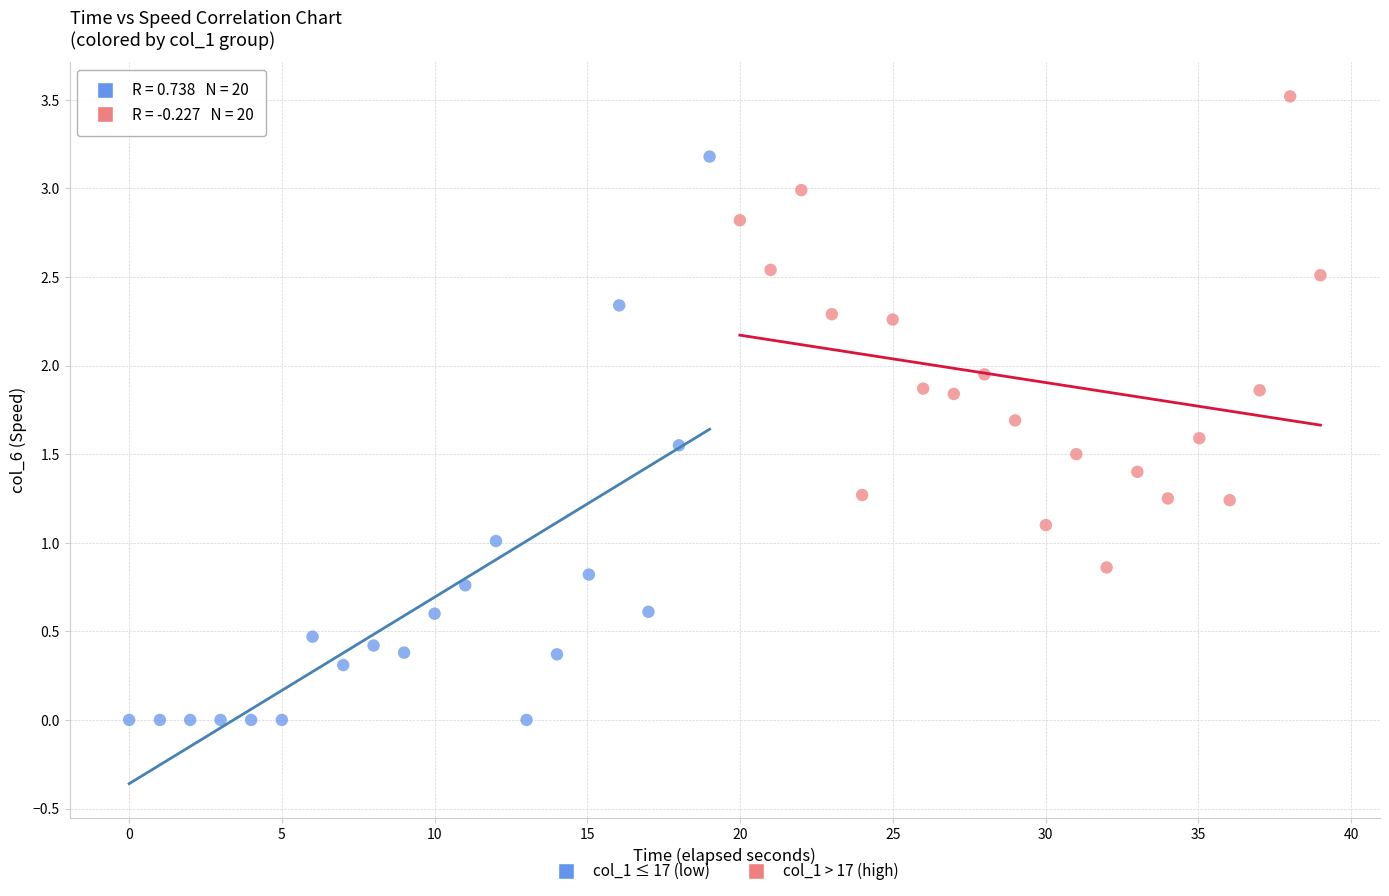

Which series has the largest Y range (max minus min)?

col_1 ≤ 17 (low)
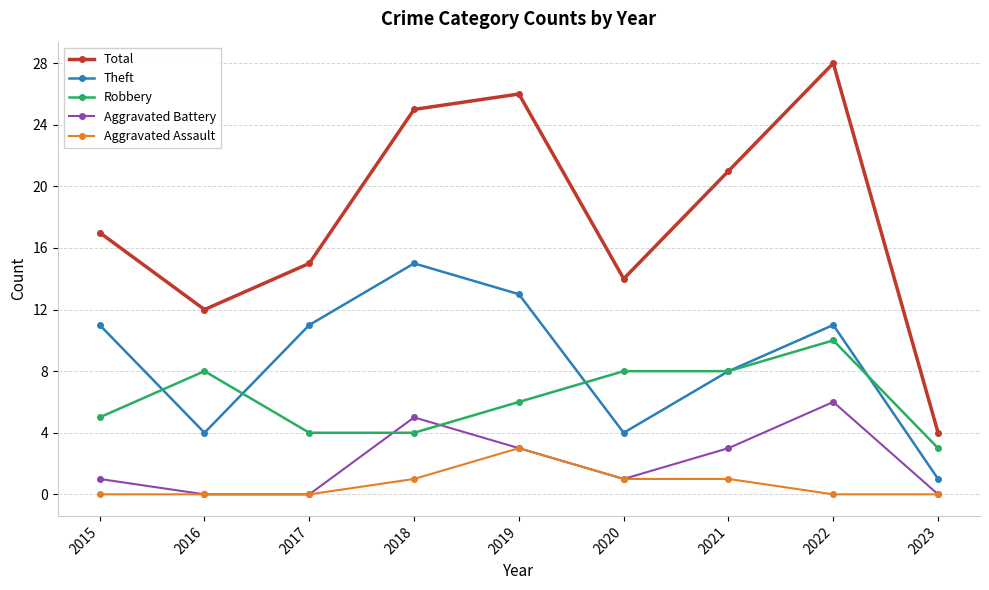

The Robbery series shows 2 at 2023. True or false?

False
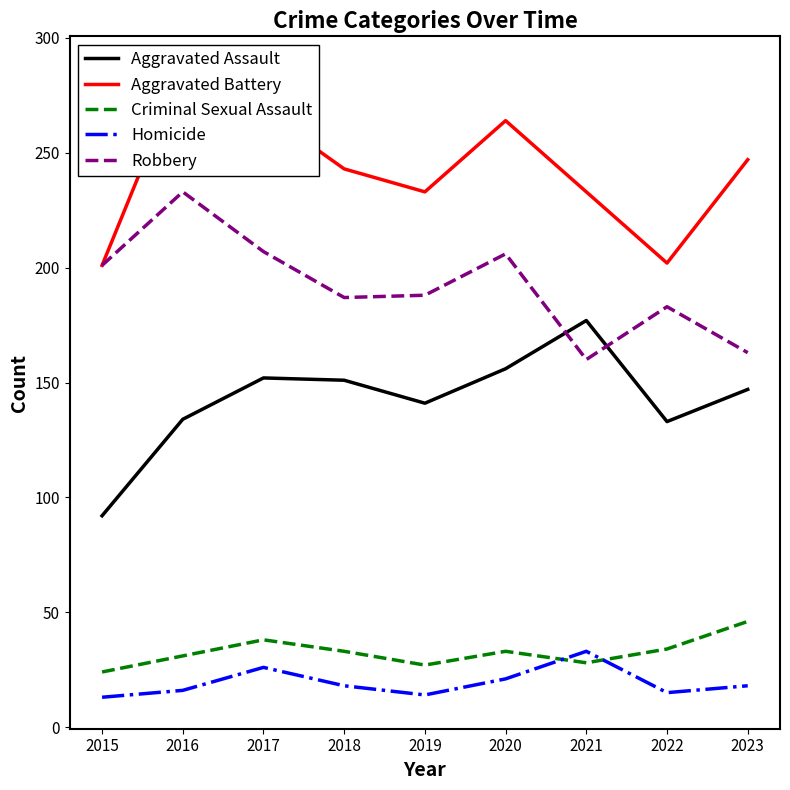

How many interior local peaks does the Aggravated Assault series have?

2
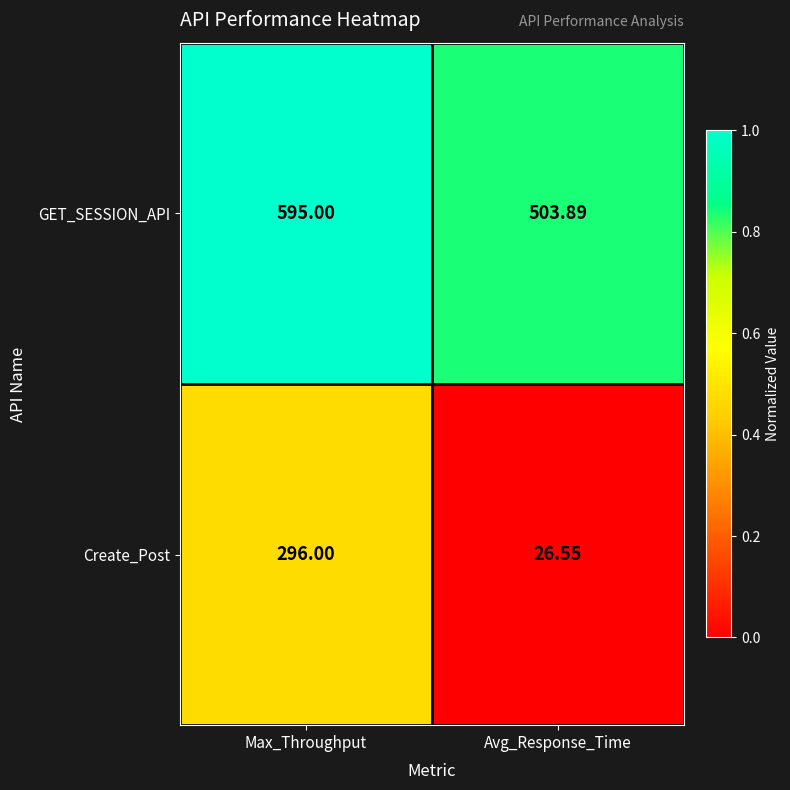

At which label is GET_SESSION_API closest to 549?

Avg_Response_Time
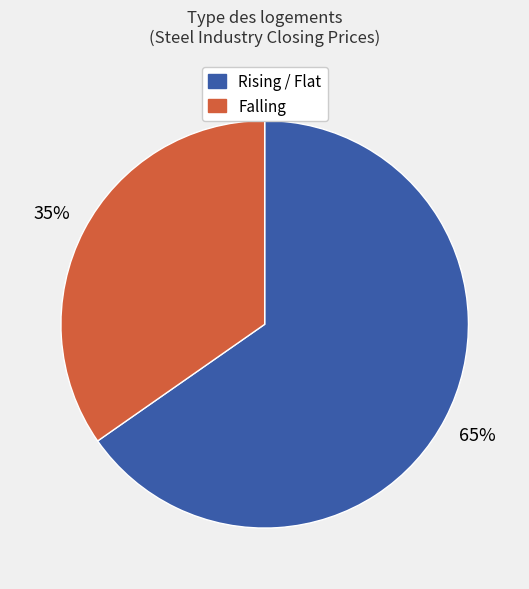

Is there a majority slice in this chart?

Yes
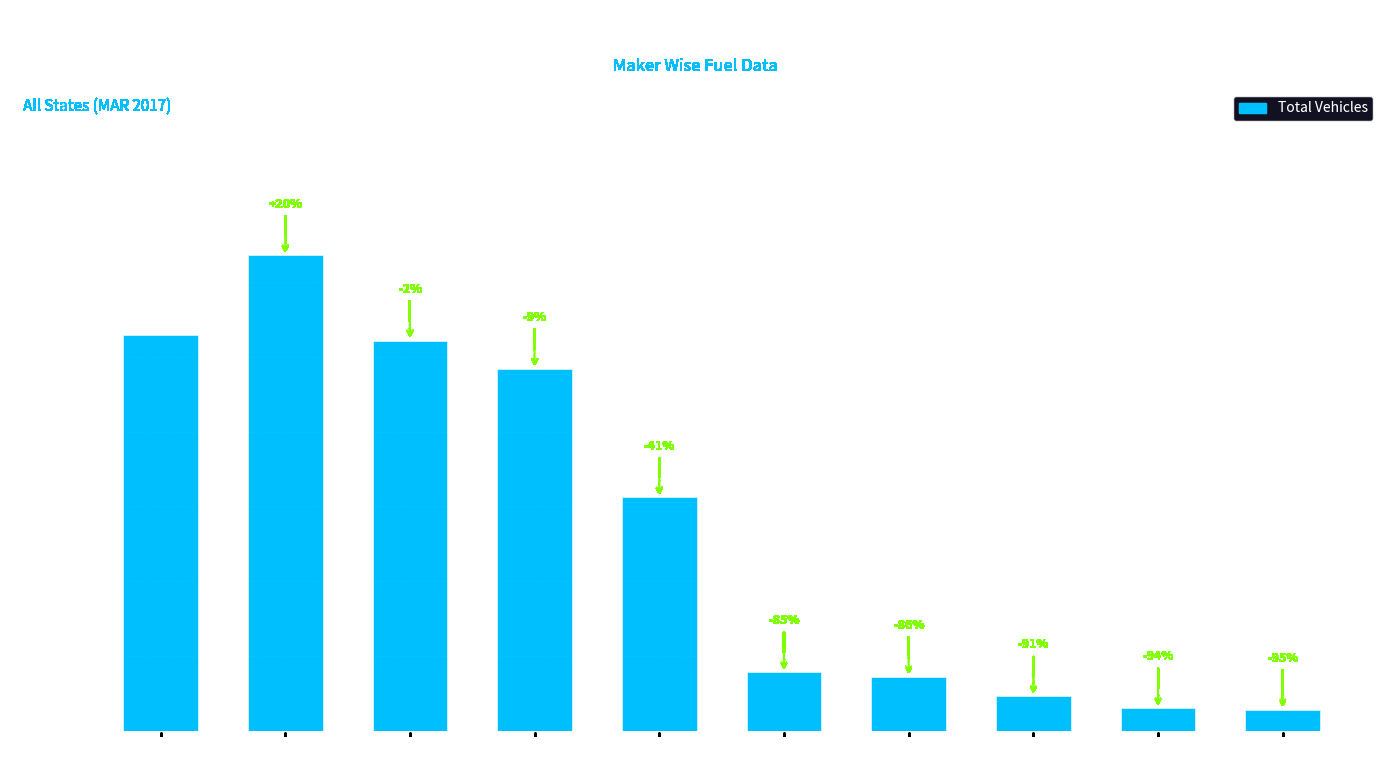

Reading left to right, transcribe all the data shown in this chart.

ACTION CONSTRUCTION
EQUIPMENT LTD.=265	ESCORTS LIMITED
(AGRI MACHINERY)=318	ESCORTS CONSTRUCTION
EQUIPMENT LTD=261	EICHER TRACTORS=242	CAPTAIN TRACTORS
PVT. LTD.=156	ESCORTS LIMITED
(CONSTRUCTION)=39	EICHER MOTORS LTD=36	CASE NEW HOLLAND
CONSTRUCTION=23	BHAGWAN AGRO
INDUSTRIES=15	ADICO ESCORTS
AGRI EQUIPMENTS=14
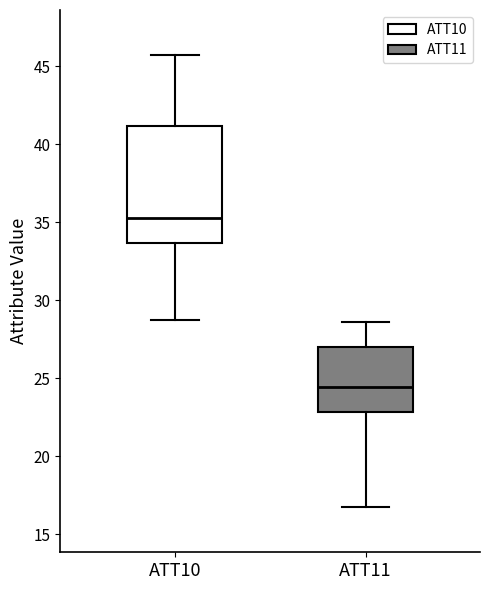

Where does the lower whisker of the box for ATT10 end on the y-axis? The values are not printed on the chart, so give them approximately, as read against the axis.

29.0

● Exercise objective
Print every item above line for line, with no changes, and leave out the pictures.

● Completed task
Which series has the largest Y range (max minus min)?

col_1 ≤ 17 (low)

The Robbery series shows 2 at 2023. True or false?

False

How many interior local peaks does the Aggravated Assault series have?

2

At which label is GET_SESSION_API closest to 549?

Avg_Response_Time

Is there a majority slice in this chart?

Yes

Reading left to right, transcribe all the data shown in this chart.

ACTION CONSTRUCTION
EQUIPMENT LTD.=265	ESCORTS LIMITED
(AGRI MACHINERY)=318	ESCORTS CONSTRUCTION
EQUIPMENT LTD=261	EICHER TRACTORS=242	CAPTAIN TRACTORS
PVT. LTD.=156	ESCORTS LIMITED
(CONSTRUCTION)=39	EICHER MOTORS LTD=36	CASE NEW HOLLAND
CONSTRUCTION=23	BHAGWAN AGRO
INDUSTRIES=15	ADICO ESCORTS
AGRI EQUIPMENTS=14

Where does the lower whisker of the box for ATT10 end on the y-axis? The values are not printed on the chart, so give them approximately, as read against the axis.

29.0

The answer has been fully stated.